In reality, not all "additions" and "multiplications" take the same amount of time to carry out. But for the purposes of this analysis, we are going to ignore that. We want to get "an approximate measure of the runtime complexity", not a precise one which would be much harder to work out. So we are only looking at the size of the inputs, not their values. That is why we do not have specific examples of $a$, $b$, etc.: we're not trying to do a specific calculation, but determine how long such calculations generally take.

For a prompt like

Let a, b ∈ V and λ ∈ R. Determine the runtime for the calcuation of a + λ · b

We are trying to find out how many additions and multiplications this calculation needs, for arbitrary vectors each of length $n$. We are not interested in the contents of the vectors because that will not affect the total count of operations. Only their size matters.

For example, if $n=2$ then we are working out $$ \begin{pmatrix}a_1 \\ a_2\end{pmatrix} + \lambda \begin{pmatrix}b_1 \\ b_2\end{pmatrix} = \begin{pmatrix}a_1 + \lambda b_1\\a_2 + \lambda b_2\end{pmatrix}. $$ I have done two multiplications and two additions.
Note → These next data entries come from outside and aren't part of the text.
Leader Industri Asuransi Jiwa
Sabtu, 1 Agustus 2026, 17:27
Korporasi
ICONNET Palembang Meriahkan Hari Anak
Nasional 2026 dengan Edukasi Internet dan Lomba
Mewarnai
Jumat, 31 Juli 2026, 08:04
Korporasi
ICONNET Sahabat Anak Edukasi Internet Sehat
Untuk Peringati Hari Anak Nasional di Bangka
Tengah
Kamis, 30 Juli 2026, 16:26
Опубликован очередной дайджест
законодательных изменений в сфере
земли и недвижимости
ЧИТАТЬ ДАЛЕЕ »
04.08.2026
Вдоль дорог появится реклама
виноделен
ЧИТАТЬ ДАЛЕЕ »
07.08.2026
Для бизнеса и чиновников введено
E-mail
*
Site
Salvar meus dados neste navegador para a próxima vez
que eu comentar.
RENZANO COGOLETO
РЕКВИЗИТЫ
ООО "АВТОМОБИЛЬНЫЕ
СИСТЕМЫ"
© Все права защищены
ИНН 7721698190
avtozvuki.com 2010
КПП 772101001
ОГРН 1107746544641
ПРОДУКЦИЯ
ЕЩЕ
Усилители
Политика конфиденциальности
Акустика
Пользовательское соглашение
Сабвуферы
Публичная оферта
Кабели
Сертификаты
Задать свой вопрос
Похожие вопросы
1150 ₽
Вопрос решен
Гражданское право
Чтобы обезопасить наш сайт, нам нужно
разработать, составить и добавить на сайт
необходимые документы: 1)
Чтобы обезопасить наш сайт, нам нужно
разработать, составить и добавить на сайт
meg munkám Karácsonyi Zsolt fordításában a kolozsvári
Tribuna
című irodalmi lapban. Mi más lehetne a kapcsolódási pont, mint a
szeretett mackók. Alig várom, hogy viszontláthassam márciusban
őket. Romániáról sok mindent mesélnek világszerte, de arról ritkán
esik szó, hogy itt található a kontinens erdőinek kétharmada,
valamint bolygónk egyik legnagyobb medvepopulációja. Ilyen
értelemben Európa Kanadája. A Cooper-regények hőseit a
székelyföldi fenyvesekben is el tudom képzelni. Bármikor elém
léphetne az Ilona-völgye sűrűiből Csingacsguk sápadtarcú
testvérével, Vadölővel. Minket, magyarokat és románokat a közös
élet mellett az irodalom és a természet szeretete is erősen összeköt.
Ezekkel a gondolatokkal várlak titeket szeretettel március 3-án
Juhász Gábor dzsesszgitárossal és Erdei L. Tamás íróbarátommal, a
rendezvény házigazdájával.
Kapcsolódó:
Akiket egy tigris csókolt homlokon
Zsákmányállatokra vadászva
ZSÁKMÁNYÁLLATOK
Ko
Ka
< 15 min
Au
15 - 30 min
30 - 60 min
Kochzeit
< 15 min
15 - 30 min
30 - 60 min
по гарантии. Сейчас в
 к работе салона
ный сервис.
The values $a_1$, $a_2$, $b_1$, $b_2$ and $\lambda$ could be anything but that does not change how many operations are involved. (We might imagine doing a bit better in some cases, such as avoiding some work if $\lambda = 0$. Or, for some calculations there might be a better-than-naive algorithm. But because we are only trying to come up with an upper bound, expressed in terms of the dimensions of the matrices, we don't have to worry about that.)

Thinking about what happens for different choices of $n$, we can see that we'll be doing $n$ multiplications ($\lambda b_i$ for each $i$) followed by $n$ additions (adding each $a_i$ to the corresponding $\lambda b_i$), for $2n$ total arithmetic operations. We could write the runtime "as a function of n in the O -notation" as $O(n)$, or break down the operations separately.